** Opening SUPPLIED DATA block **
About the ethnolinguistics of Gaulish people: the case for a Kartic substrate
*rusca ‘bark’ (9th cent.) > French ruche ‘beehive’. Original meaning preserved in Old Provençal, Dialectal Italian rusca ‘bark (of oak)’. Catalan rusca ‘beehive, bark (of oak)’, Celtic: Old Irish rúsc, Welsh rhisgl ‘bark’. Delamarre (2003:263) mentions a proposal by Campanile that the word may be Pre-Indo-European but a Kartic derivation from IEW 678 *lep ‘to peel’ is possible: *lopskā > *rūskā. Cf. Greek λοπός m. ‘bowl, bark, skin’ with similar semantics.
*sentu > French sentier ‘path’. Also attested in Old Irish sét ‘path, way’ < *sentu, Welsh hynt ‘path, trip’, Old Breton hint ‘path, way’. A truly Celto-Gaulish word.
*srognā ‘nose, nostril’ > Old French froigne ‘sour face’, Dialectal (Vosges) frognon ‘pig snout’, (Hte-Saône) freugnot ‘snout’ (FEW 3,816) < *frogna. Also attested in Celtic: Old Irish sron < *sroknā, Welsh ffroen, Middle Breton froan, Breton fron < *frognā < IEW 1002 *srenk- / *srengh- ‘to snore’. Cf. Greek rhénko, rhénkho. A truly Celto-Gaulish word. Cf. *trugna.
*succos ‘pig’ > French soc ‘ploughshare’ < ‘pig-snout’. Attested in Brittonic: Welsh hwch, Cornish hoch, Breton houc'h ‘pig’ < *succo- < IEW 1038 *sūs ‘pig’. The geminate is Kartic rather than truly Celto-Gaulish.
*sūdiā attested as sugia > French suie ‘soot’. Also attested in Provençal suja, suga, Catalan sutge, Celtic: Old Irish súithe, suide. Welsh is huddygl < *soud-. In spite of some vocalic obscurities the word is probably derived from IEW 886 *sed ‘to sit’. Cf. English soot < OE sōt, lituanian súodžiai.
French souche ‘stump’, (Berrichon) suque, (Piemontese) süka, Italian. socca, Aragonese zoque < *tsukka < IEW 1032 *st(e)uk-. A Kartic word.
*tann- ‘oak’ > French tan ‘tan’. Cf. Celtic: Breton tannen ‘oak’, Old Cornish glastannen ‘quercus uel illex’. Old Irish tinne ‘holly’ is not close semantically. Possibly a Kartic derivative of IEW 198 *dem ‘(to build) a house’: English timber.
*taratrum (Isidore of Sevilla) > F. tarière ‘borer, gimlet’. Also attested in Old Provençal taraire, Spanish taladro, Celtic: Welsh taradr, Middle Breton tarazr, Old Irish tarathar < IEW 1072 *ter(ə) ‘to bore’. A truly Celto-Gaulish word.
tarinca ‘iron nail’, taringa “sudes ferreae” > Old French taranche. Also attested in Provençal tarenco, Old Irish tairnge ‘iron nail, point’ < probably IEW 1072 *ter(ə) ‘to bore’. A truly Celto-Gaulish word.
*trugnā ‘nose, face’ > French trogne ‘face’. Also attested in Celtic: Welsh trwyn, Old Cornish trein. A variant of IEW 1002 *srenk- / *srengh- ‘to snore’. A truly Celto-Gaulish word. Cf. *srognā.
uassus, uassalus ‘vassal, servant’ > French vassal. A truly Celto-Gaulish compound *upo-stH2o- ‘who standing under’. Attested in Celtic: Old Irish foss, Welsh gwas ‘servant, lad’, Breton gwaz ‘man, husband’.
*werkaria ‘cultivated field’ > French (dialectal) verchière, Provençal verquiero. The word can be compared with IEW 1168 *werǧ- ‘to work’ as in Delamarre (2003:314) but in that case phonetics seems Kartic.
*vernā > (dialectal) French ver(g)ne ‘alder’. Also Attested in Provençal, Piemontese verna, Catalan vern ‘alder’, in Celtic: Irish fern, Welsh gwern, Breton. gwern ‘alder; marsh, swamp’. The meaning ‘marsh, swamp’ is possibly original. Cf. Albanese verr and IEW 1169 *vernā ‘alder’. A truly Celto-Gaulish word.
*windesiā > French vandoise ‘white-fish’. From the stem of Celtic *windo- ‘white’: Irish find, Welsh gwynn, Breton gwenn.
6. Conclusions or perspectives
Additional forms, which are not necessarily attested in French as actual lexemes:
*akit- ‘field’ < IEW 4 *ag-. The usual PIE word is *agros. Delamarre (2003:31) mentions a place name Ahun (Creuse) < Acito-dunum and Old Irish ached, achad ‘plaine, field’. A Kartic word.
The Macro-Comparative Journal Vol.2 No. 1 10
** Closing SUPPLIED DATA block **
** Opening SUPPLIED DATA block **
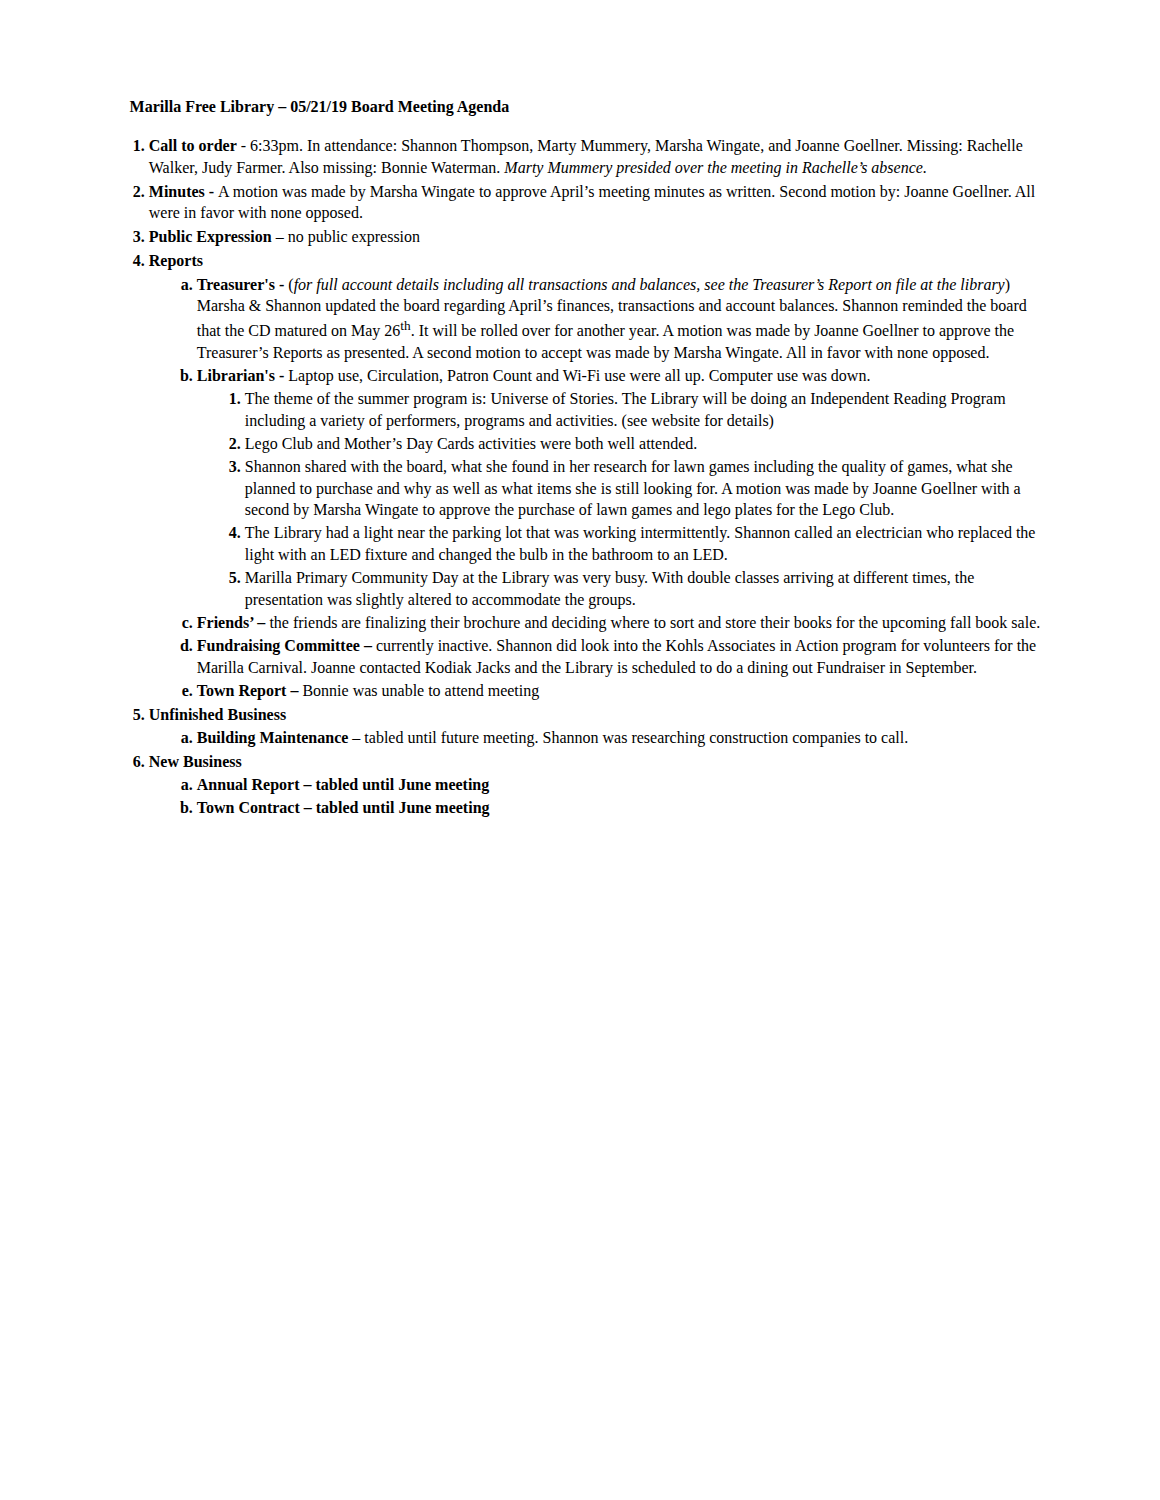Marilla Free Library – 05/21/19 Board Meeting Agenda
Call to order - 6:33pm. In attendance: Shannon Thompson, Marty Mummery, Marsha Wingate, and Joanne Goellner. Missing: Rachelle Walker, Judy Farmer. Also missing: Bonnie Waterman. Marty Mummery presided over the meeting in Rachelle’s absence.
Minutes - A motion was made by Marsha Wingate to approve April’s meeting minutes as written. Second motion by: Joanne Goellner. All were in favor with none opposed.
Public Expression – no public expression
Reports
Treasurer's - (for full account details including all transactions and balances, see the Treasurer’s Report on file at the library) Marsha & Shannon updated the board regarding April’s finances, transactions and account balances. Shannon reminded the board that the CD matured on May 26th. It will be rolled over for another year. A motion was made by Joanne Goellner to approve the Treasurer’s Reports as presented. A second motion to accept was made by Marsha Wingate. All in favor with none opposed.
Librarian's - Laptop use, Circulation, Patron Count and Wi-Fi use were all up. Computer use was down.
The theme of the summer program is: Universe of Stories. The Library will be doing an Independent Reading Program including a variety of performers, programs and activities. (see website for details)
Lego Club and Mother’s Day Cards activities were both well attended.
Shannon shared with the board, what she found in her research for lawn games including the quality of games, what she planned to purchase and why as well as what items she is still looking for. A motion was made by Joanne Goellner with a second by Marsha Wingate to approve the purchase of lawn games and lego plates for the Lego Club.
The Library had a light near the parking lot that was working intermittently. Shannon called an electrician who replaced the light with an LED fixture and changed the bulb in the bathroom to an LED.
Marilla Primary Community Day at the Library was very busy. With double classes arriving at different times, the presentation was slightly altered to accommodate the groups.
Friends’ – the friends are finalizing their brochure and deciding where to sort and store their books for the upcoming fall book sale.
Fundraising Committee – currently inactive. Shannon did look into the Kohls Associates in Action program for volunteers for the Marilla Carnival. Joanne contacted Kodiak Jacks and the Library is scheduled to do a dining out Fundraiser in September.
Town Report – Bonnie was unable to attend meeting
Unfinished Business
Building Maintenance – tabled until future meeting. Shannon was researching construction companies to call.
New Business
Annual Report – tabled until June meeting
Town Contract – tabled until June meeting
** Closing SUPPLIED DATA block **
EXERCISE GOAL:
Go to the line in the material above that contains "Annual Report – tabled until June meeting" and copy exactly from there through the line that contains "Town Contract – tabled until June meeting", stopping after it.

RESULT OF THE TASK:
Annual Report – tabled until June meeting
Town Contract – tabled until June meeting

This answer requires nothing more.